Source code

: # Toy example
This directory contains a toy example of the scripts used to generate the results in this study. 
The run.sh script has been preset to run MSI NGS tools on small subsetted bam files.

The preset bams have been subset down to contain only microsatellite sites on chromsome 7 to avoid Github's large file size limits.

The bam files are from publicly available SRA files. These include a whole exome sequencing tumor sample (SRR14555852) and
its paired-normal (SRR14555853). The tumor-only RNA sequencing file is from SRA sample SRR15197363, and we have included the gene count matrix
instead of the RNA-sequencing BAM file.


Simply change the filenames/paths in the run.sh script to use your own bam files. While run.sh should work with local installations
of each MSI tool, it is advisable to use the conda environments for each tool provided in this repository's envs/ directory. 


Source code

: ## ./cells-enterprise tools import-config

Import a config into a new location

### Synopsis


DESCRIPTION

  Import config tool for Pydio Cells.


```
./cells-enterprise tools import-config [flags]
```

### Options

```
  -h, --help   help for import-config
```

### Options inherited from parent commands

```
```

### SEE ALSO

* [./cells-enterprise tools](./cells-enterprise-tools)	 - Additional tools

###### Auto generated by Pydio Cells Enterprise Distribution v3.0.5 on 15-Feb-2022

---

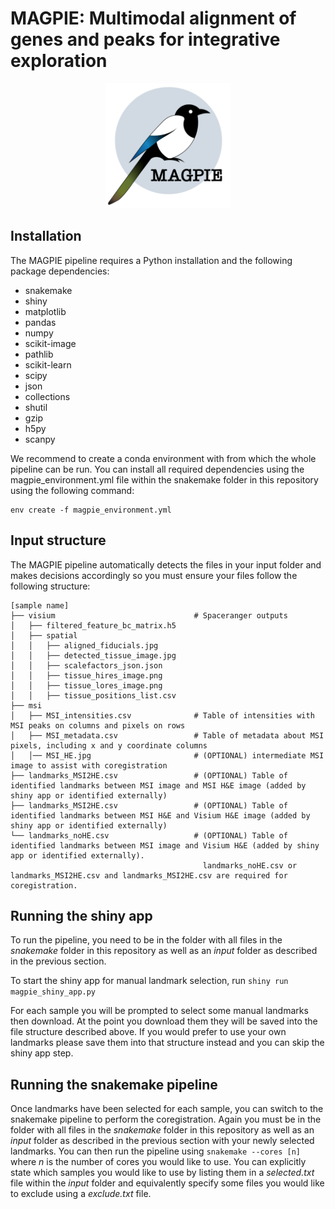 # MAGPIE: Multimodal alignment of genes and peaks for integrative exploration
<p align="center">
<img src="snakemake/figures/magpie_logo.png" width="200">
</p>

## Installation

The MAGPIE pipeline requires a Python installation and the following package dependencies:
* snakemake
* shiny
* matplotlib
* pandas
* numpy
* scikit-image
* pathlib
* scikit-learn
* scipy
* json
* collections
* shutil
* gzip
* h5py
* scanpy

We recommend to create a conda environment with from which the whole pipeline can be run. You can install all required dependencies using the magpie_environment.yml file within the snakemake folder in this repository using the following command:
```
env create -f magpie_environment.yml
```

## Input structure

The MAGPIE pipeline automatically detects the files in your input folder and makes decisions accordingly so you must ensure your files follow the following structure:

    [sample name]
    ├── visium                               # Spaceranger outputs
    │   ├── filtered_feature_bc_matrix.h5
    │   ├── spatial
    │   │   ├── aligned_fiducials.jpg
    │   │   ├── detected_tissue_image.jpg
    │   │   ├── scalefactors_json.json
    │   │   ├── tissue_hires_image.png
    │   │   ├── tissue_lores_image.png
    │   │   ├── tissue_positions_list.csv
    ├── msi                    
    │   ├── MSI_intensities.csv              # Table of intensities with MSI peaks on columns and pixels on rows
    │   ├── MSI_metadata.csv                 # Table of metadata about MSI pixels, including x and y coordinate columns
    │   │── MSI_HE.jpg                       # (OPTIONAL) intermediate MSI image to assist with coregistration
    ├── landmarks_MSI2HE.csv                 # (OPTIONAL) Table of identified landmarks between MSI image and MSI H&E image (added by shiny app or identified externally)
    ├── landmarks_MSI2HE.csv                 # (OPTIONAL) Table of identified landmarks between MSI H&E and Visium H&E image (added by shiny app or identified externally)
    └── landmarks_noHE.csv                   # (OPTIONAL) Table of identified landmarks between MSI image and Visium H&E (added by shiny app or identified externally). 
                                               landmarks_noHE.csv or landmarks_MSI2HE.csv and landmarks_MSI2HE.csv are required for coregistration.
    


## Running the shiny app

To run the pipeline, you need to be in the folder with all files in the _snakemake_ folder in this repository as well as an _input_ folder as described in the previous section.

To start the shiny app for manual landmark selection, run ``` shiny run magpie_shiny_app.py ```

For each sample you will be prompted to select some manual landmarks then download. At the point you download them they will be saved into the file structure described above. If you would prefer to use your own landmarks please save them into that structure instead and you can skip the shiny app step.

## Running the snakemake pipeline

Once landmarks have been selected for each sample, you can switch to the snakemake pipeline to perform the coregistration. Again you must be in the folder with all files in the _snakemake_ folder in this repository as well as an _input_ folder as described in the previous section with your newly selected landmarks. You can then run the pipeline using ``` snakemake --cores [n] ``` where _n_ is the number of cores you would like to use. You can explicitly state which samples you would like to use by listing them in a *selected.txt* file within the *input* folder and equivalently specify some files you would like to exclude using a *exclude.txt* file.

---

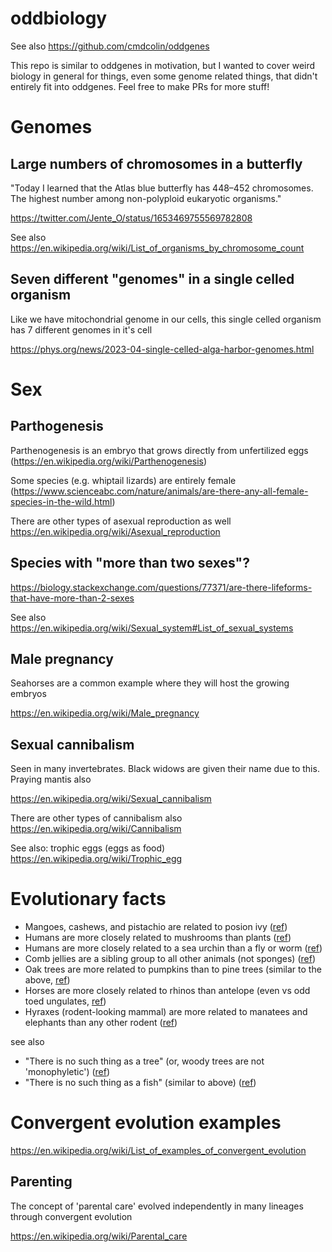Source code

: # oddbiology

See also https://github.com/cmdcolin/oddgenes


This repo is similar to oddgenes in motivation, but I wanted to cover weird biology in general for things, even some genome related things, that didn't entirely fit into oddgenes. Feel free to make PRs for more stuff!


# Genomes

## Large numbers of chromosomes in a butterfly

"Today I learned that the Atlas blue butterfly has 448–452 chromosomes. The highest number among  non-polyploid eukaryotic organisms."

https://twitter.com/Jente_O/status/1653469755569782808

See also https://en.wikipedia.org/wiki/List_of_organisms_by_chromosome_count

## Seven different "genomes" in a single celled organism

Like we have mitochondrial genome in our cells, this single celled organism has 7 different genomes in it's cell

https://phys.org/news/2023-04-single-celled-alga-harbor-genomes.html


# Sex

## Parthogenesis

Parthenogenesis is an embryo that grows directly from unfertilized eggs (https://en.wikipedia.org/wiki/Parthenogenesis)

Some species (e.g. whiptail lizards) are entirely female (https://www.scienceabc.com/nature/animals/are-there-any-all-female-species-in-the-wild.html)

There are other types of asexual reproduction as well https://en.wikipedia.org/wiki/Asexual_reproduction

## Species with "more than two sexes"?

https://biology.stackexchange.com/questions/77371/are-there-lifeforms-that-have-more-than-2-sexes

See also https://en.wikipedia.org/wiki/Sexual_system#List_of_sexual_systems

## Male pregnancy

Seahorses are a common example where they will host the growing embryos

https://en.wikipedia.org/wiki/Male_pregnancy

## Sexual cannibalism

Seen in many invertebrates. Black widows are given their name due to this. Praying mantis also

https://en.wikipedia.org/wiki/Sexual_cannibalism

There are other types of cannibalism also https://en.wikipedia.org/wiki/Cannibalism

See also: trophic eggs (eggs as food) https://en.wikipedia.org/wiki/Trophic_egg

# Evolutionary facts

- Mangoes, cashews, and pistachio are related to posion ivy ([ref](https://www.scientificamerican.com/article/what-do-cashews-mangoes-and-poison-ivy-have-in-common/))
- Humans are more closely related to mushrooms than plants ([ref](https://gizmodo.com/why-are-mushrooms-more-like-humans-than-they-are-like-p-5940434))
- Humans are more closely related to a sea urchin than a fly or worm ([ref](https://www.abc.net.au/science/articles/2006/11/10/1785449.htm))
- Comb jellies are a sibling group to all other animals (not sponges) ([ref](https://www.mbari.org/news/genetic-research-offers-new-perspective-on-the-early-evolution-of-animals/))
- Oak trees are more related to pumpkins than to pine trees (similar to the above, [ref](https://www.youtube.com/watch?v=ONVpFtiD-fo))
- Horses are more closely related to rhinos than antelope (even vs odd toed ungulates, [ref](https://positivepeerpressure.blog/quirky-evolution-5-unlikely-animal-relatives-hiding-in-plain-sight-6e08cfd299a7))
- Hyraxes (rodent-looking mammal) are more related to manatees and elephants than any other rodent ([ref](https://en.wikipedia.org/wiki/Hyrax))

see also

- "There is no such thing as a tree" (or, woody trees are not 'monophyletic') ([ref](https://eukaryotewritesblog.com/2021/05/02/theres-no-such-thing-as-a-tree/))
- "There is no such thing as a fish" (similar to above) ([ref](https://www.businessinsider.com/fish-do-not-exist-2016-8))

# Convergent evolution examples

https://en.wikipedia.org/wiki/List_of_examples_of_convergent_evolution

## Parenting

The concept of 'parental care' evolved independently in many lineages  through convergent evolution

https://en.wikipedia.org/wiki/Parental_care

---

WHAT IS REQUIRED: Set down precisely the lines above between the line holding "Some species (e.g." and the line holding "## Male pregnancy", inclusive, and nothing beyond them.

TASK OUTPUT:
Some species (e.g. whiptail lizards) are entirely female (https://www.scienceabc.com/nature/animals/are-there-any-all-female-species-in-the-wild.html)

There are other types of asexual reproduction as well https://en.wikipedia.org/wiki/Asexual_reproduction

## Species with "more than two sexes"?

https://biology.stackexchange.com/questions/77371/are-there-lifeforms-that-have-more-than-2-sexes

See also https://en.wikipedia.org/wiki/Sexual_system#List_of_sexual_systems

## Male pregnancy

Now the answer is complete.